▸ **Request**
Quote word for word everything in the rows below, from the line containing "select the AmazonS3FullAccess" down to the line containing "10:** Click the", with both of those lines included.
Supplied material START
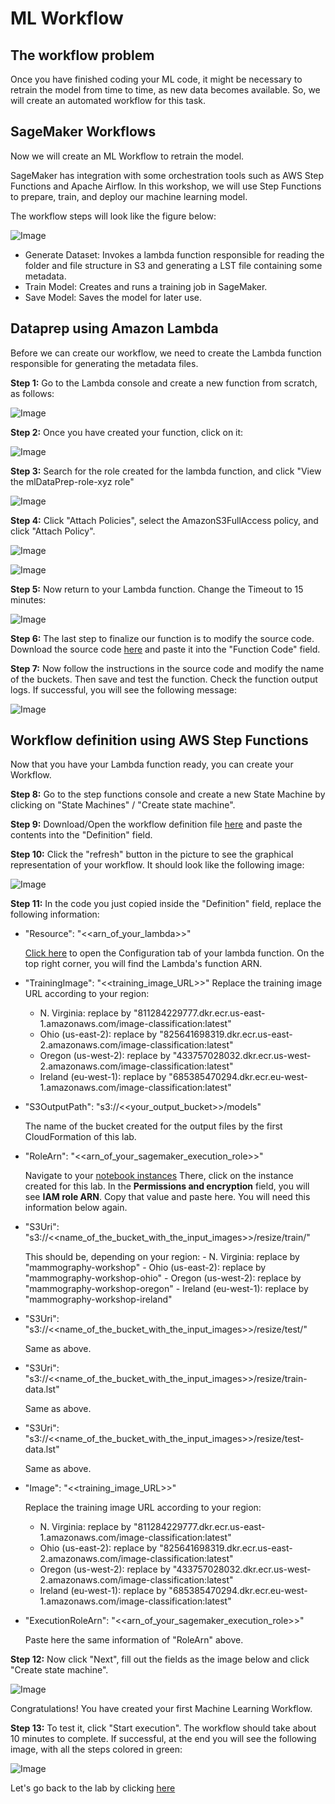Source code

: # ML Workflow

## The workflow problem

Once you have finished coding your ML code, it might be necessary to retrain the model from time to time, as new data becomes available. So, we will create an automated workflow for this task.

## SageMaker Workflows

Now we will create an ML Workflow to retrain the model.

SageMaker has integration with some orchestration tools such as AWS Step Functions and Apache Airflow.
In this workshop, we will use Step Functions to prepare, train, and deploy our machine learning model.

The workflow steps will look like the figure below:

![Image](./images/Figure_1.png)

- Generate Dataset: Invokes a lambda function responsible for reading the folder and file structure in S3 and generating a LST file containing some metadata.
- Train Model: Creates and runs a training job in SageMaker.
- Save Model: Saves the model for later use.

## Dataprep using Amazon Lambda

Before we can create our workflow, we need to create the Lambda function responsible for generating the metadata files.

**Step 1:** Go to the Lambda console and create a new function from scratch, as follows:

![Image](./images/Figure_2.png)

**Step 2:** Once you have created your function, click on it:

![Image](./images/Figure_3.png)

**Step 3:** Search for the role created for the lambda function, and click "View the mlDataPrep-role-xyz role"

![Image](./images/Figure_4.png)

**Step 4:** Click "Attach Policies", select the AmazonS3FullAccess policy, and click "Attach Policy".

![Image](./images/Figure_5.png)

![Image](./images/Figure_6.png)

**Step 5:** Now return to your Lambda function. Change the Timeout to 15 minutes:

![Image](./images/Figure_7.png)

**Step 6:** The last step to finalize our function is to modify the source code. Download the source code [here](code/generate_lst_lambda_template.py?raw=True) and paste it into the "Function Code" field.

**Step 7:** Now follow the instructions in the source code and modify the name of the buckets. Then save and test the function. Check the function output logs. If successful, you will see the following message:

![Image](./images/Figure_8.png)

## Workflow definition using AWS Step Functions

Now that you have your Lambda function ready, you can create your Workflow.

**Step 8:** Go to the step functions console and create a new State Machine by clicking on "State Machines" / "Create state machine".

**Step 9:** Download/Open the workflow definition file [here](code/model_workflow_template.json?raw=True) and paste the contents into the "Definition" field.

**Step 10:** Click the "refresh" button in the picture to see the graphical representation of your workflow. It should look like the following image:

![Image](./images/Figure_9.png)

**Step 11:** In the code you just copied inside the "Definition" field, replace the following information:

- "Resource": "<<arn_of_your_lambda>>"

    [Click here](https://console.aws.amazon.com/lambda/home?/functions/mlDataPrep#/functions/mlDataPrep?tab=configuration) to open the Configuration tab of your lambda function. On the top right corner, you will find the Lambda's function ARN.
- "TrainingImage": "<<training_image_URL>>"
    Replace the training image URL according to your region:
    - N. Virginia: replace by "811284229777.dkr.ecr.us-east-1.amazonaws.com/image-classification:latest"
    - Ohio (us-east-2): replace by "825641698319.dkr.ecr.us-east-2.amazonaws.com/image-classification:latest"
    - Oregon (us-west-2): replace by "433757028032.dkr.ecr.us-west-2.amazonaws.com/image-classification:latest"
    - Ireland (eu-west-1): replace by "685385470294.dkr.ecr.eu-west-1.amazonaws.com/image-classification:latest"
- "S3OutputPath": "s3://<<your_output_bucket>>/models"

    The name of the bucket created for the output files by the first CloudFormation of this lab.
- "RoleArn": "<<arn_of_your_sagemaker_execution_role>>"

    Navigate to your [notebook instances](https://console.aws.amazon.com/sagemaker/home#/notebook-instances)
    There, click on the instance created for this lab. In the **Permissions and encryption** field, you will see **IAM role ARN**. Copy that value and paste here. You will need this information below again. 
- "S3Uri": "s3://<<name_of_the_bucket_with_the_input_images>>/resize/train/"

    This should be, depending on your region:
        - N. Virginia: replace by "mammography-workshop"
        - Ohio (us-east-2): replace by "mammography-workshop-ohio"
        - Oregon (us-west-2): replace by "mammography-workshop-oregon"
        - Ireland (eu-west-1): replace by "mammography-workshop-ireland"
- "S3Uri": "s3://<<name_of_the_bucket_with_the_input_images>>/resize/test/"

    Same as above.
- "S3Uri": "s3://<<name_of_the_bucket_with_the_input_images>>/resize/train-data.lst"

    Same as above.
- "S3Uri": "s3://<<name_of_the_bucket_with_the_input_images>>/resize/test-data.lst"

    Same as above.
- "Image": "<<training_image_URL>>" 

    Replace the training image URL according to your region:
    - N. Virginia: replace by "811284229777.dkr.ecr.us-east-1.amazonaws.com/image-classification:latest"
    - Ohio (us-east-2): replace by "825641698319.dkr.ecr.us-east-2.amazonaws.com/image-classification:latest"
    - Oregon (us-west-2): replace by "433757028032.dkr.ecr.us-west-2.amazonaws.com/image-classification:latest"
    - Ireland (eu-west-1): replace by "685385470294.dkr.ecr.eu-west-1.amazonaws.com/image-classification:latest"
- "ExecutionRoleArn": "<<arn_of_your_sagemaker_execution_role>>"

    Paste here the same information of "RoleArn" above.
    
    
**Step 12:** Now click "Next", fill out the fields as the image below and click "Create state machine".

![Image](./images/Figure_10.png)

Congratulations! You have created your first Machine Learning Workflow. 

**Step 13:** To test it, click "Start execution". The workflow should take about 10 minutes to complete. If successful, at the end you will see the following image, with all the steps colored in green:

![Image](./images/Figure_11.png)


Let's go back to the lab by clicking [here](/../../#6---step-functions)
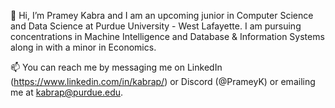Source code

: 👋 Hi, I’m Pramey Kabra and I am an upcoming junior in Computer Science and Data Science at Purdue University - West Lafayette. I am pursuing concentrations in Machine Intelligence and Database & Information Systems along in with a minor in Economics.

📫 You can reach me by messaging me on LinkedIn (https://www.linkedin.com/in/kabrap/) or Discord (@PrameyK) or emailing me at kabrap@purdue.edu.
Supplied material END
▸ **The completed task**
**Step 4:** Click "Attach Policies", select the AmazonS3FullAccess policy, and click "Attach Policy".

![Image](./images/Figure_5.png)

![Image](./images/Figure_6.png)

**Step 5:** Now return to your Lambda function. Change the Timeout to 15 minutes:

![Image](./images/Figure_7.png)

**Step 6:** The last step to finalize our function is to modify the source code. Download the source code [here](code/generate_lst_lambda_template.py?raw=True) and paste it into the "Function Code" field.

**Step 7:** Now follow the instructions in the source code and modify the name of the buckets. Then save and test the function. Check the function output logs. If successful, you will see the following message:

![Image](./images/Figure_8.png)

## Workflow definition using AWS Step Functions

Now that you have your Lambda function ready, you can create your Workflow.

**Step 8:** Go to the step functions console and create a new State Machine by clicking on "State Machines" / "Create state machine".

**Step 9:** Download/Open the workflow definition file [here](code/model_workflow_template.json?raw=True) and paste the contents into the "Definition" field.

**Step 10:** Click the "refresh" button in the picture to see the graphical representation of your workflow. It should look like the following image:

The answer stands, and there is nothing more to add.